Musical talents deliver unapologetic sounds, visions


By Naomi Rougeau

The Daily Texan

University of Texas


Unlike most of their contemporaries, these musicians from across the pond, understanding the importance of image, have carefully fashioned identities that complement their unique creative visions. Rather than succumbing to current trends, they have set their own and truly live their music.


The Horrors


These lanky English lads look something like the love children of Dior Homme's Hedi Slimane and Morticia Adams. Featuring songs like "Jack the Ripper" and "Sheena is a Parasite," their most recent release, Strange House, lends a dark, romantic appeal to the controversial garage rock band. Not in the least bit concerned with ruffling a few feathers, they have successfully been banned from MTV after being deemed too gruesome and have unabashedly caused thousands in damages at clubs from New York to Newcastle.

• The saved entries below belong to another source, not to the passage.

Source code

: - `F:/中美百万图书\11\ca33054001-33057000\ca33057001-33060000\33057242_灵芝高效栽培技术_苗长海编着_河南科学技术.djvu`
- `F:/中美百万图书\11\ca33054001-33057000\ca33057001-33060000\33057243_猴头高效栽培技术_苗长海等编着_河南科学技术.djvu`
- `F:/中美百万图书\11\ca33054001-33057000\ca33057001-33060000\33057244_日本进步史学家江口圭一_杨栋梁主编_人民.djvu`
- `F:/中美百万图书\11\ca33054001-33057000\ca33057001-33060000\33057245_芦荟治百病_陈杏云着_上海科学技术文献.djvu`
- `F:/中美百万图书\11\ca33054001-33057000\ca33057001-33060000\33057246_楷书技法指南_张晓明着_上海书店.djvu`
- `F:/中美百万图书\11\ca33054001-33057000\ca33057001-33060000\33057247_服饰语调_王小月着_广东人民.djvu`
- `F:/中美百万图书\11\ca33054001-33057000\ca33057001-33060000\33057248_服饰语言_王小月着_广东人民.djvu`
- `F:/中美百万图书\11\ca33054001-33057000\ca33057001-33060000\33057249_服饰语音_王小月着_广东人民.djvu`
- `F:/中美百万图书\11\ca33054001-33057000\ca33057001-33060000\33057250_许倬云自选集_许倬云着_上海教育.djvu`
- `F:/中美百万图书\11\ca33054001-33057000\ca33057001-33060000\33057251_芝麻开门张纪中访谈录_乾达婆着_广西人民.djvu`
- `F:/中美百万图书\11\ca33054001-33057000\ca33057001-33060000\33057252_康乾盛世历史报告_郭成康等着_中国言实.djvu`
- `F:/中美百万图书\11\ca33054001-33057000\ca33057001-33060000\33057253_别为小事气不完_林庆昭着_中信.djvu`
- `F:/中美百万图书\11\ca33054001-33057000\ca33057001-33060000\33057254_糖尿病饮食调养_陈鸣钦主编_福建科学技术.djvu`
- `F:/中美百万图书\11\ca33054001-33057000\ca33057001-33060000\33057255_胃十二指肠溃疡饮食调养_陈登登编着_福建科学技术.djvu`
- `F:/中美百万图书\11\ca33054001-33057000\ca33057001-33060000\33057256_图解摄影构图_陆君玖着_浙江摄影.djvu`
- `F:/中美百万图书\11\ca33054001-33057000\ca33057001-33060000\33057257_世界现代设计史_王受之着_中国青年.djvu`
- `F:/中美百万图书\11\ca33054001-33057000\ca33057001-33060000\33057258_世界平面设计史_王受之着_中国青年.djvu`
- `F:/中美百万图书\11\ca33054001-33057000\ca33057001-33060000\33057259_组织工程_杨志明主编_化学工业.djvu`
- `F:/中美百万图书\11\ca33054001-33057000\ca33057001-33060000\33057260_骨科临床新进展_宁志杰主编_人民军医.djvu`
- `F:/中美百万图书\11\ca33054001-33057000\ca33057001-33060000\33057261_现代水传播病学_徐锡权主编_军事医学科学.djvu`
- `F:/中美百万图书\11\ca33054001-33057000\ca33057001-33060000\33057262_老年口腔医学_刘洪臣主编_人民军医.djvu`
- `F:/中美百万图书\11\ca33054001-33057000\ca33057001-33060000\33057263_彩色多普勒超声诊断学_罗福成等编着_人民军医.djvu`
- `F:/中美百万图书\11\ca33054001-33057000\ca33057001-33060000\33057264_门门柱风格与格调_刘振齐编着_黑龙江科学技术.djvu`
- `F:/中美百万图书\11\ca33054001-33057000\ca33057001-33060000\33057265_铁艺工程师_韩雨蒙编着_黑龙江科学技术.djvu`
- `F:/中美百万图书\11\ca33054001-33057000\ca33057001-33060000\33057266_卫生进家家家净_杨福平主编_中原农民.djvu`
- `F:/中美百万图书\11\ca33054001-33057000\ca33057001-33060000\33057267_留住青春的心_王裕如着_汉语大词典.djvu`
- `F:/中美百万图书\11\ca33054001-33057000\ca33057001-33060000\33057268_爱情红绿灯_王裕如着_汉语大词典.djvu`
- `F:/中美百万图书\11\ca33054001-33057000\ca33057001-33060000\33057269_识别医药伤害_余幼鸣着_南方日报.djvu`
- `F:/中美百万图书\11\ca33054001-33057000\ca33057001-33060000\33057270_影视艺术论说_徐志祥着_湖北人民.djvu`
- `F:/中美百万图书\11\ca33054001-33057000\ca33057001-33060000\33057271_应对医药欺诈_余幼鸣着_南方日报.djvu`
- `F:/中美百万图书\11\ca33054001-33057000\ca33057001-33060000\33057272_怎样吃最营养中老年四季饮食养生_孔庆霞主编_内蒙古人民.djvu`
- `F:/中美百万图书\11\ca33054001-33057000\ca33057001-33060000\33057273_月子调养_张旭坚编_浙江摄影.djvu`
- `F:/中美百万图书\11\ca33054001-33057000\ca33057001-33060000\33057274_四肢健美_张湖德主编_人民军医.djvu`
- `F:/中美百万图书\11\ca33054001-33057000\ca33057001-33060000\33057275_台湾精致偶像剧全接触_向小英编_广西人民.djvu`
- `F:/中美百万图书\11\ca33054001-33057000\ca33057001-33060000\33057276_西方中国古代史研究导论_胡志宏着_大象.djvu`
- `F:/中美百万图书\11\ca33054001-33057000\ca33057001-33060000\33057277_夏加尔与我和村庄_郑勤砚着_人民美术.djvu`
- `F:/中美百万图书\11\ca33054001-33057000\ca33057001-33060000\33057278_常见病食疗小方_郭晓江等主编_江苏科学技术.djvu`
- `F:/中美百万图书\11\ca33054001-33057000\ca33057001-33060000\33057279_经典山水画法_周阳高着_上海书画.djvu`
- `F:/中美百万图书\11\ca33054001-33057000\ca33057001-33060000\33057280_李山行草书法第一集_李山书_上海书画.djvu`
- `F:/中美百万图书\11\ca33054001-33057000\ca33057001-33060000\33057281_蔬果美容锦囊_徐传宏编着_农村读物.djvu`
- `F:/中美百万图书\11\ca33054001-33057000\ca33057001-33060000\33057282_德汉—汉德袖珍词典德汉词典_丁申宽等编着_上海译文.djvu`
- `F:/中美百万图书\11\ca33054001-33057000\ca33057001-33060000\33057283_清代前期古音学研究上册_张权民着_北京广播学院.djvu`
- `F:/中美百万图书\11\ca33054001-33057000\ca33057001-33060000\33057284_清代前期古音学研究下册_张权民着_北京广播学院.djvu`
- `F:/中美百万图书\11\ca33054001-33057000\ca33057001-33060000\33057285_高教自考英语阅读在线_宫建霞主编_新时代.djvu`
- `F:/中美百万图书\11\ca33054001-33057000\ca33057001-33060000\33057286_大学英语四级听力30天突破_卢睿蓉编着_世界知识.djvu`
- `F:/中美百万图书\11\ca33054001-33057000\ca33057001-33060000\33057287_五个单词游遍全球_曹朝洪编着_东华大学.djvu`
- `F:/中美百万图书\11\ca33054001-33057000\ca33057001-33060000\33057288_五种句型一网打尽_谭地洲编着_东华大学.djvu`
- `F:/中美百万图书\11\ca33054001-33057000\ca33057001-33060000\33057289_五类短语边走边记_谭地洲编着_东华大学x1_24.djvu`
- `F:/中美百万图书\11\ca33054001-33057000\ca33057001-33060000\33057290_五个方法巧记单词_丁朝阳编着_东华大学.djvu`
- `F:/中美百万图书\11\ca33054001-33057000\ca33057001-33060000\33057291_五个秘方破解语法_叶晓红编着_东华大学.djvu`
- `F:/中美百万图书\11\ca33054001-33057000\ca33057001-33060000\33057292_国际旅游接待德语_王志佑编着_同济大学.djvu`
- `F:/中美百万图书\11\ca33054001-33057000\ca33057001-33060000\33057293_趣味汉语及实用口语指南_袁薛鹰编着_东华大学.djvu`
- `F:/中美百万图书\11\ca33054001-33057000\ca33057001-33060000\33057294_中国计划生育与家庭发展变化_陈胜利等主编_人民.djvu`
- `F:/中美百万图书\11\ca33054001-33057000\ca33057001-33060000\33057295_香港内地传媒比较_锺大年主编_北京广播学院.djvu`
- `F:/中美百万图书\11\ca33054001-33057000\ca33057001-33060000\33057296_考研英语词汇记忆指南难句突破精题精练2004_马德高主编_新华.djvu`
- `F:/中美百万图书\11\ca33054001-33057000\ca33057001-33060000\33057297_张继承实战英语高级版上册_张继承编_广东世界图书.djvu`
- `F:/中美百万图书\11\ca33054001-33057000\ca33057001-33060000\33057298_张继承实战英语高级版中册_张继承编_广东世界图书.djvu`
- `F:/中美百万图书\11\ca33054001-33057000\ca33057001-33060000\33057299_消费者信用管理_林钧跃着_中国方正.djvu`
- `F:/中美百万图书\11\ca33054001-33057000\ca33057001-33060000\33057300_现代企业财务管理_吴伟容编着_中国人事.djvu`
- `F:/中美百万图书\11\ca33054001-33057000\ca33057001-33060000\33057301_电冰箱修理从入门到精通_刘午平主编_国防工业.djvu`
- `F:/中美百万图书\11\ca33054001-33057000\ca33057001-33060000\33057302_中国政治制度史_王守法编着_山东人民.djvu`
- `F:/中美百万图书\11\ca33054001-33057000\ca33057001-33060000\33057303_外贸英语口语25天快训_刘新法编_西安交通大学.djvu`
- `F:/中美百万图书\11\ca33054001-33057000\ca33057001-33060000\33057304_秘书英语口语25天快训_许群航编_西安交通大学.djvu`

The band's couldn't-care-less attitude is reflected in their wardrobe of slimly-tailored black and white separates and hair that could only have been achieved through high-voltage electric currents. Top it all off with heavily kohl-rimmed lids, haven't-seen-the-sun-for-years complexions and pointy boots suitable for roaming London's back alleys long after dark, they create a charmingly Burtonesque vision.




The multitalented pop musician's debut album, aptly titled Life in Cartoon Motion, seems to dictate his dress sense as well. As the new face of Paul Smith, the young artist claims to be interested in style, not fashion. But with a quirky wardrobe of candy-colored skinny jeans, suspenders and sneakers, mop-topped Mika has gained a massive following on both sides of the Atlantic. Throw in a horde of lollipop-toting "big girls" and some furry animal costumes on stage, and you get the high-energy, over-the-top pop circus of which Mika is ringmaster.


British Sea Power


Here is a hearty collection of indie rockers who perform in traditional World War I British naval uniforms, most frequently at their own club, "Club Sea Power," in Brighton, England. Elaborate setups often include ship rigging, marching drums and occasionally (and inexplicably) a ten-foot bear, Ursine Ultra, who band members must fend off.


The fascination with militaria extends well beyond their live act, as journalists are often given grid references rather than precise interview locations. Their dedicated fan base, the Third Battalion, plays an integral part in this nautical fantasy, often turning up to concerts in similar garb.